Senator Jon Tester is supporting new efforts to protect American families and their kids from dangerous chemicals found in common household goods like furniture and baby products.
Certain flame retardant chemicals are added to household products to reportedly reduce the risk of fire. But the toxic chemicals may cause cancer and serious neurological and reproductive diseases. The Consumer Product Safety Commission also recently found that the chemicals do not provide meaningful fire protection.
Tester is backing a plan requiring companies to notify the Environmental Protection Agency when they start using flame retardant chemicals. It also requires that all companies provide the EPA with the data it needs to evaluate the chemicals' health and safety effects.
"Americans deserve to know that the chemicals used in everyday consumer products are safe," Tester wrote EPA Administrator Lisa Jackson. "Instead, it has become clear that the chemicals can increase human health risks. The EPA's current action is an important first step towards protecting Americans from the risks posed by these pervasive chemicals."
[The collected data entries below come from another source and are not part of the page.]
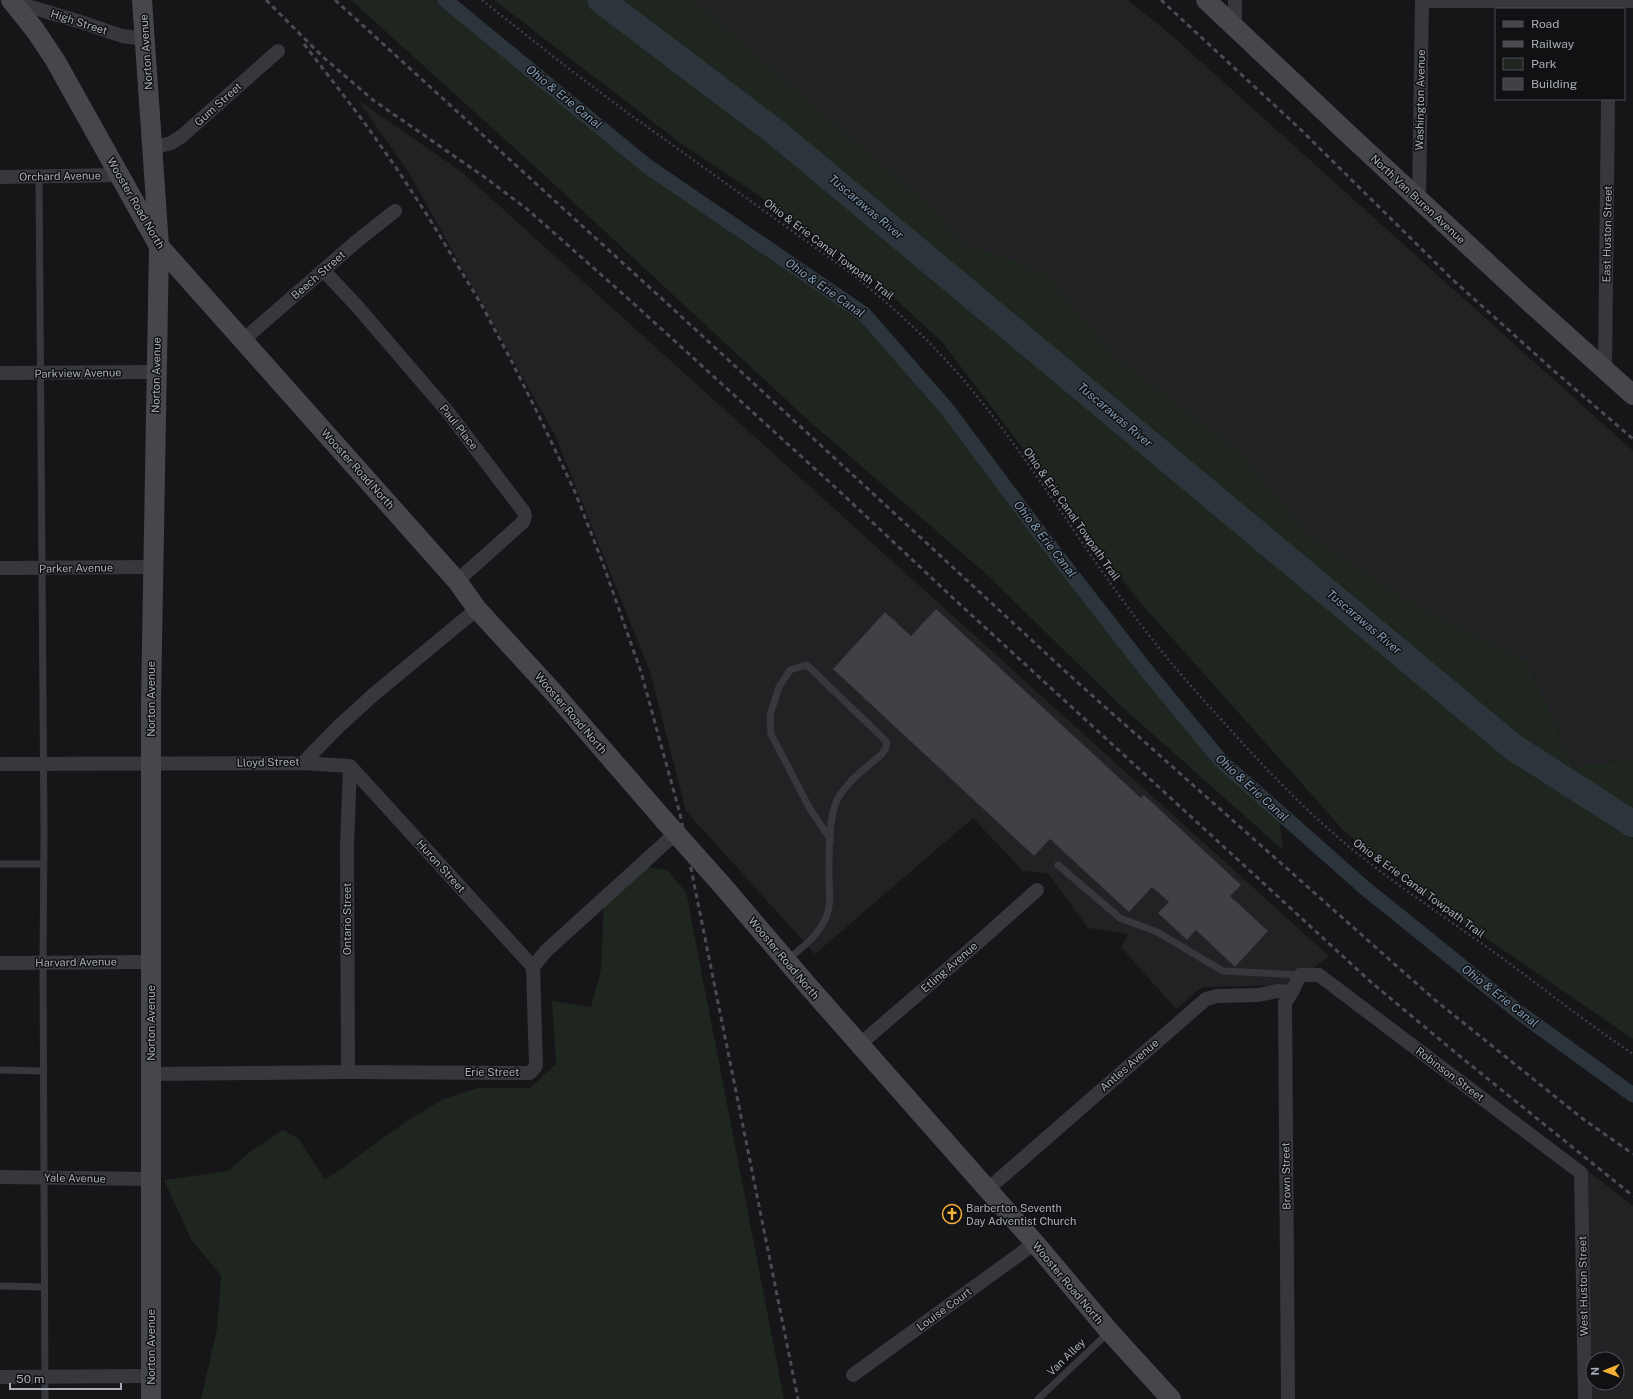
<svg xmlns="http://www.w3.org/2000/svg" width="1633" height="1399" viewBox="0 0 1633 1399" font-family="'Public Sans',sans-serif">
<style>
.built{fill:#222225;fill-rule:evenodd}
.green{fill:#1e261f}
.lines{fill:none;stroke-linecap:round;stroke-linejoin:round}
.canal{stroke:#2c353c;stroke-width:15}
.river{stroke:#2c353c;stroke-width:27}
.building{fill:#404145;stroke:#303034}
.path{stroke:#3d3f44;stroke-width:2.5;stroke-dasharray:2 3;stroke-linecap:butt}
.lane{stroke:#37383d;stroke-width:7}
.street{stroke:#37383d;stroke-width:14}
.secondary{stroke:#45474d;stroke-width:20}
.rail{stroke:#4a4c52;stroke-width:3;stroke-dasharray:5 4;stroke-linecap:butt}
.secondary-bridge{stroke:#45474d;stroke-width:20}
.labels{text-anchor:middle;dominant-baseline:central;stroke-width:3;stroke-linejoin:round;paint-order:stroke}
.street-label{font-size:11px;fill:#a8adb8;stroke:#111113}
.poi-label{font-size:11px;fill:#a8adb8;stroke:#111113;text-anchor:start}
.water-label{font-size:12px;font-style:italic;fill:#7f9bb3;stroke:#111113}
</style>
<rect width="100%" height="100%" fill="#161618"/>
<path class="built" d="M694,0H1128L1170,34L1633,451V759L1574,767L1527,661L1396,594L1310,536L1242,454L1113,355L1045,273L962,242L929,205L718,22Z
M358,100L463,173L1329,956L1290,985L1202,987L1176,1009L1121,947L1128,934L1088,928L1048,873L1023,871L973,818L815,954L686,811L650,672L555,435L409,173Z
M1588,1171L1633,1206V1399H1590ZM1593,1359H1617V1383H1593Z"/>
<path class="green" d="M351,0H445L647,166L864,314L1221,761L1278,812L1283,850L1120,705L984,572L809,421L542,173Z
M494,0H694L718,22L929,205L962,242L1045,273L1113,355L1242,454L1310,536L1396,594L1527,661L1574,767L1633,759V813L1581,782L1595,815L1633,839V1039L1419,892L1345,832L1138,600L942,342L868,274L785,213L683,145Z
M641,866L667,870L686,892L784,1399H201L217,1329L221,1275L192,1241L164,1180L228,1171L251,1151L283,1130L299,1139L325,1180L407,1121L444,1099L478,1088H530L556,1064L552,1001L591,1007L601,970L604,899Z"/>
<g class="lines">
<path class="canal" d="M445,0L647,166L864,314L947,409L1041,535L1146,670L1221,761L1366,889L1520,1013L1633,1095"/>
<path class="river" d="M601,0L779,135L1513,747L1633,824"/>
</g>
<path class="building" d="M936,609L1141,798L1144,795L1241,885L1230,896L1268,931L1235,967L1196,930L1187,940L1158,913L1169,902L1152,887L1129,912L1050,839L1034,856L833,669L885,612L911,636Z"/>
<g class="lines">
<path class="path" d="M482,0L555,58L621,108L852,274C891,305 928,339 961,377C1034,462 1089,561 1159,648C1178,672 1198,694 1218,716C1260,763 1304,810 1353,850C1399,887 1449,920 1498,955C1543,988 1587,1023 1633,1054"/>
<path class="lane" d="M39,176L44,833L43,963L45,1399
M0,864H44
M1058,865L1120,918L1157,932L1223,971L1300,975
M787,961C799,949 816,938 823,923C831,910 830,897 829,882C829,860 828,819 837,800C846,782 867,767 882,754L886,748L887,742L807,665L790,670L779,687L770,715L771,734L810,809L831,840
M0,1070L43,1071
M0,1286L44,1287
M1038,1399L1108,1333"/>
<path class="street" d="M1235,0V27
M1422,1H1633
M14,2L81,22L122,36L145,39
M152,148L171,143L182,136L278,51
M0,177L121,175
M1419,200L1422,0
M324,271L356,305L447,411L524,512L525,516L523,522L457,581
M243,340L357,241L395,211
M1605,370L1608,99
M0,373L156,372
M0,568L152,567
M303,763L350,766
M0,764L303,763L337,728L373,695L477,609
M350,766L533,967
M0,963L151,962
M860,1044L973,947L1037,890
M348,1072L347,846L350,766
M151,1074L348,1072L530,1073L536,1066L533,967L546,951L676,833
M0,1177L150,1179
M988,1189L1206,999L1217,996L1258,995L1277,991L1292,992
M853,1375L1035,1243
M0,1377L151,1376
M1288,1399L1285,1003L1292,992L1300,975H1319L1581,1173L1585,1399"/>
<path class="secondary" d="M11,0L35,30L55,60L159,246L457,581L477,609L554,693L664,820
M142,0L159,246L151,701V1399
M1206,0L1345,131L1524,297L1633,395
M722,885L809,987L1035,1243L1109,1331L1171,1399"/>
<path class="rail" d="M266,0L323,57L373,100L483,176L527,209L633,303L837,489L953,598L1372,983L1462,1058L1633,1196
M335,0L671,307L1077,682L1435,1000L1583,1119L1633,1154
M1161,0L1298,127L1452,279L1553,370L1633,439
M304,44L364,122L399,172L429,218L481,304L512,362L539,416L575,492L602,561L641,672L680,814L798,1399"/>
<path class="secondary-bridge" d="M664,820L722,885"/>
</g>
<defs>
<g id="church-ring" transform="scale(1)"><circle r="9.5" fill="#111113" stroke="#f2b134" stroke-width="1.5"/><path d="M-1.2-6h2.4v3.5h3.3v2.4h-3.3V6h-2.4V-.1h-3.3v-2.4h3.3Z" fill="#f2b134"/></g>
</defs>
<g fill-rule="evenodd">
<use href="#church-ring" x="952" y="1214"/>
</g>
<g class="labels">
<g class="street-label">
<text transform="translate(79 22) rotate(18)">High Street</text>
<text transform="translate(146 52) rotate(-94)">Norton Avenue</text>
<text transform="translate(1420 100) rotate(-89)">Washington Avenue</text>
<text transform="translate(218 104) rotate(-42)">Gum Street</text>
<text transform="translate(60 176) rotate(-1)">Orchard Avenue</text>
<text transform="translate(1418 199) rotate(43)">North Van Buren Avenue</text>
<text transform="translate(136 203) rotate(60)">Wooster Road North</text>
<text transform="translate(1607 234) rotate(-89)">East Huston Street</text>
<text transform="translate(829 249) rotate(37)">Ohio &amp; Erie Canal Towpath Trail</text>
<text transform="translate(318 275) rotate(-41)">Beech Street</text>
<text transform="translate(78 373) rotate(-1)">Parkview Avenue</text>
<text transform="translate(156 375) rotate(-89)">Norton Avenue</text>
<text transform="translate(459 427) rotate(52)">Paul Place</text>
<text transform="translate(358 469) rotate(48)">Wooster Road North</text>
<text transform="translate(1072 514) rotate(55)">Ohio &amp; Erie Canal Towpath Trail</text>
<text transform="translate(76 568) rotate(-1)">Parker Avenue</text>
<text transform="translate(151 699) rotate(-90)">Norton Avenue</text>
<text transform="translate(571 713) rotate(49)">Wooster Road North</text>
<text transform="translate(268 762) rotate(-1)">Lloyd Street</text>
<text transform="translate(441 866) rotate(48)">Huron Street</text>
<text transform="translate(1419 888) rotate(36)">Ohio &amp; Erie Canal Towpath Trail</text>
<text transform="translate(347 919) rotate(-90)">Ontario Street</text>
<text transform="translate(784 958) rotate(50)">Wooster Road North</text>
<text transform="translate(76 962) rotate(-1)">Harvard Avenue</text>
<text transform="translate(949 967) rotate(-41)">Etling Avenue</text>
<text transform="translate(151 1023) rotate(-90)">Norton Avenue</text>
<text transform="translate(1129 1065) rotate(-41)">Antles Avenue</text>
<text x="492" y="1072">Erie Street</text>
<text transform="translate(1450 1074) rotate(37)">Robinson Street</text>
<text transform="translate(1286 1176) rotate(-91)">Brown Street</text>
<text transform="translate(75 1178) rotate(1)">Yale Avenue</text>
<text transform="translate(1068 1283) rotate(50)">Wooster Road North</text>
<text transform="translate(1583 1286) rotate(-91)">West Huston Street</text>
<text transform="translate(944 1309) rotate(-36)">Louise Court</text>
<text transform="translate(151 1347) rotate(-90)">Norton Avenue</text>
<text transform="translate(1066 1357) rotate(-44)">Van Alley</text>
</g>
<g class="poi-label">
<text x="966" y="1208">Barberton Seventh<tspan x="966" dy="13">Day Adventist Church</tspan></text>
</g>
<g class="water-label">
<text transform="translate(564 97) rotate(39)">Ohio &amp; Erie Canal</text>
<text transform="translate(866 207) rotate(40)">Tuscarawas River</text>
<text transform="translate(825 288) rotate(35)">Ohio &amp; Erie Canal</text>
<text transform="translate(1115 415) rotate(40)">Tuscarawas River</text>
<text transform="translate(1045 539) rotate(52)">Ohio &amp; Erie Canal</text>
<text transform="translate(1364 622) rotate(40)">Tuscarawas River</text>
<text transform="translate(1252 788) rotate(42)">Ohio &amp; Erie Canal</text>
<text transform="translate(1500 996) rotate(38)">Ohio &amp; Erie Canal</text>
</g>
</g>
<rect x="1495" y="8" width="130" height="92" fill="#111113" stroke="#4d4f55"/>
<rect x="1503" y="21" width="20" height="6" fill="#45474d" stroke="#4d4f55"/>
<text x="1531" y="28" font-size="12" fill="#a8adb8">Road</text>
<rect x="1503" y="41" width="20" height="6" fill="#4a4c52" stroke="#4d4f55"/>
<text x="1531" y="48" font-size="12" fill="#a8adb8">Railway</text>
<rect x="1503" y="58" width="20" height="12" fill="#1e261f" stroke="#4d4f55"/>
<text x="1531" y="68" font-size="12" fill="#a8adb8">Park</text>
<rect x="1503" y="78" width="20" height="12" fill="#404145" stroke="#4d4f55"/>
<text x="1531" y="88" font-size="12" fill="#a8adb8">Building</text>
<g transform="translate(1605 1371) rotate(269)"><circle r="19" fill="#111113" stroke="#4d4f55"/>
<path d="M0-3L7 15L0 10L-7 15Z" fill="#f2b134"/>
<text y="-6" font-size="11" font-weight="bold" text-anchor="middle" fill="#a8adb8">N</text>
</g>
<path d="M10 1383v6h111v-6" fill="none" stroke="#a8adb8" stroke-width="2"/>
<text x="16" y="1383" font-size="12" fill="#a8adb8" stroke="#111113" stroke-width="3" paint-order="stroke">50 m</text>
</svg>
Children are particularly vulnerable to flame retardant chemicals, which are inhaled in household dust and absorbed through the skin. Children tend to be more active, which leads to more rapid breathing. They also spend a lot of time playing on the floor where dust accumulates.
The chemicals, called polybrominated diphenyl ethers (PBDEs), are mixed into household products to raise the temperatures at which they can burn. In addition to furniture and baby products, PBDEs are found in fabrics, plastics, wire insulation, and cars.
A recent investigative report revealed that the chemicals' manufacturers may have misled the public for decades about the health risks of PDBEs.
Tester is also cosponsoring the Safe Chemicals Act, which reforms how chemicals are regulated by the EPA under the Toxic Substances Control Act. He recently called on the Food and Drug Administration to ramp up efforts to protect women from high levels of lead in lipstick.